任务要求 A » 在下面这篇谈鲁迅语言的访谈中,瞿秋白认为鲁迅的翻译以什么为本位?
任务要求 B » 请把下面谈鲁迅语言的访谈中从“鲁迅不否认他自己语言上的这些”起、到“章就一定干净、清晰、好懂,往往恰恰相反!”止(含这两处)的文字原样重新写出。
任务要求 C » 请紧接下面谈鲁迅语言的访谈的最后一句往下续写。

郜元宝:鲁迅文章的本意乃是要让人懂

作者:苗炜
郜元宝:鲁迅文章的本意乃是要让人懂0三联生活周刊:你的《鲁迅六讲》和《鲁迅六讲(二集)》都有专门文章谈鲁迅的语言。对许多学生来说,初次接触鲁迅,总会觉得鲁迅文章很怪。你能谈谈鲁迅的语言特色吗?

郜元宝:如果让鲁迅代表“五四”第一代作家,茅盾代表第二代,丁玲代表第三代,就可以比较清楚地看出第三代作家的文学语言跟第一代有不小的距离。这主要是白话文中文言和欧化因素很不一样了。不能说第三代作家没有文言因素,但他们对文言的掌握未必像鲁迅那样深厚。至于欧化因素,那也要看是通过读翻译文章得来,还是通过自己做翻译而来?二者有质的区别。

鲁迅的语言个性,最显而易见也是众所周知的是他有巨量的文言成分。瞿秋白甚至说鲁迅的翻译是“以文言为本位”。翻译尚且如此,自己写文章更可想而知。鲁迅并不否认文言文有益于白话文,但他更乐于提醒大家文言会妨碍白话的生长。当时白话文尚在草创阶段,“文言复兴”(其实是希望文言重新取代白话)的呼声此起彼伏,鲁迅真心不愿被树为榜样,似乎要写好白话文就必须像他那样先读好古书、写好文言文。1925年围绕青年必读书目、1930年代跟施蛰存关于青年是否可以从《庄子》《文选》积累字汇的争论,都可以清楚地看出他这种眼光和心态。

其次关于“欧化”(严格说应该叫白话文的“翻译语体化”,因为还有日语、俄语等其他外来语对现代白话文的影响)。鲁迅的态度也很明确,就是必须从翻译(尤其忠实原文的“直译”)学习白话文所缺乏的语汇和语法,尤其是借助翻译让白话文从语言到思维层面都日趋精密。鲁迅文章整体上气势如虹,但大量外来词以及新的句法结构、关联词的运用,确实要比“大白话”复杂得多。这也会让习惯“大白话”的读者感到难读,甚至佶屈聱牙。

除了语言,更重要的原因还是思维的深刻与独到,令鲁迅文章不容易像“茶淘饭”那样无需怎么咀嚼就能轻松消化。

鲁迅不否认他自己语言上的这些特点。他承认自己做翻译,对象是中等教育以上的读者。中等教育以下读者应该去看更加大众化的作品。翻译如此,创作亦然。鲁迅并不回避自己的文章“高深”——应该加引号,即相对一般读者而言比较高深。但如果克服了他的“翻译语体化”,克服了他的巨量“文言”,也适应了他思想的独特,就会发现他的文章逻辑严密,思想明晰,语言准确而有力,由此造成文势通畅而有感染力,远超“茶淘饭”式的“大白话”。不要以为“大白话”式文章就一定干净、清晰、好懂,往往恰恰相反!

已保存的数据条目 »
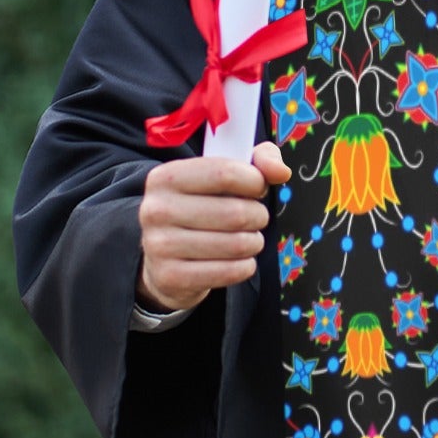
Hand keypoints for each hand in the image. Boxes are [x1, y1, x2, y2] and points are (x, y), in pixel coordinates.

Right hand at [136, 141, 292, 312]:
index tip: (258, 188)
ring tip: (247, 239)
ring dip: (254, 242)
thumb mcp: (224, 174)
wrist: (164, 258)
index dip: (255, 182)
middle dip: (258, 216)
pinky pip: (229, 272)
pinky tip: (238, 260)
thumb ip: (258, 161)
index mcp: (166, 177)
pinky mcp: (170, 277)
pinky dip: (245, 266)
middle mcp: (156, 209)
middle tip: (255, 218)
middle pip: (235, 212)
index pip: (225, 173)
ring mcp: (159, 246)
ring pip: (236, 244)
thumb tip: (281, 172)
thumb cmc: (202, 208)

输出结果 A » 以文言为本位。

输出结果 B »
鲁迅不否认他自己语言上的这些特点。他承认自己做翻译,对象是中等教育以上的读者。中等教育以下读者应该去看更加大众化的作品。翻译如此,创作亦然。鲁迅并不回避自己的文章“高深”——应该加引号,即相对一般读者而言比较高深。但如果克服了他的“翻译语体化”,克服了他的巨量“文言”,也适应了他思想的独特,就会发现他的文章逻辑严密,思想明晰,语言准确而有力,由此造成文势通畅而有感染力,远超“茶淘饭”式的“大白话”。不要以为“大白话”式文章就一定干净、清晰、好懂,往往恰恰相反!

输出结果 C »
总之鲁迅文章难懂,只是表面现象。他的本意乃是要让人懂。

抛开思想内容不说,仅看语言层面,现在中小学生(包括一部分大学生)初次接触鲁迅遇到一些困难,实在不值得大惊小怪。但我们不能简单地以今日语言规范、语言习惯、语言水平、语言能力为标准来衡量一切,不合今日标准和胃口的就一律排斥。这可能是今日老是有人批评鲁迅文章难懂甚至不够规范的主要原因吧!

应该承认,现代汉语有一个发展流动的动态过程,不能以一时的所谓规范来衡量所有不同历史阶段的语言实践。不仅如此,我们还要在承认不同历史阶段语言差异的前提下,确认究竟哪些作家的语言可以作为学习的“典范”。这无疑是个矛盾:一方面必须承认在不同阶段、不同作家那里有语言差异,不能简单地以我为主,衡量一切,但与此同时我们又必须(且能够)从差异化语言中选取出若干公认的“典范”。这就考验我们的眼光了。一时的规范不等于典范,但典范肯定有其内在规范——它可能不符合一时的规范,却足以树立更普遍更深刻的规范。当我们的语言习惯跟鲁迅的语言出现某种距离和隔阂时,我们当然可以质疑鲁迅,但更应该认真地质疑我们自己。经典作家的语言往往具有这种促使不同时代的读者反省自己语言习惯的力量。

三联生活周刊:我自己阅读中有个很大的困扰,就是对鲁迅在上海期间写的文章有点儿不知所云,好像他一直在跟人吵架?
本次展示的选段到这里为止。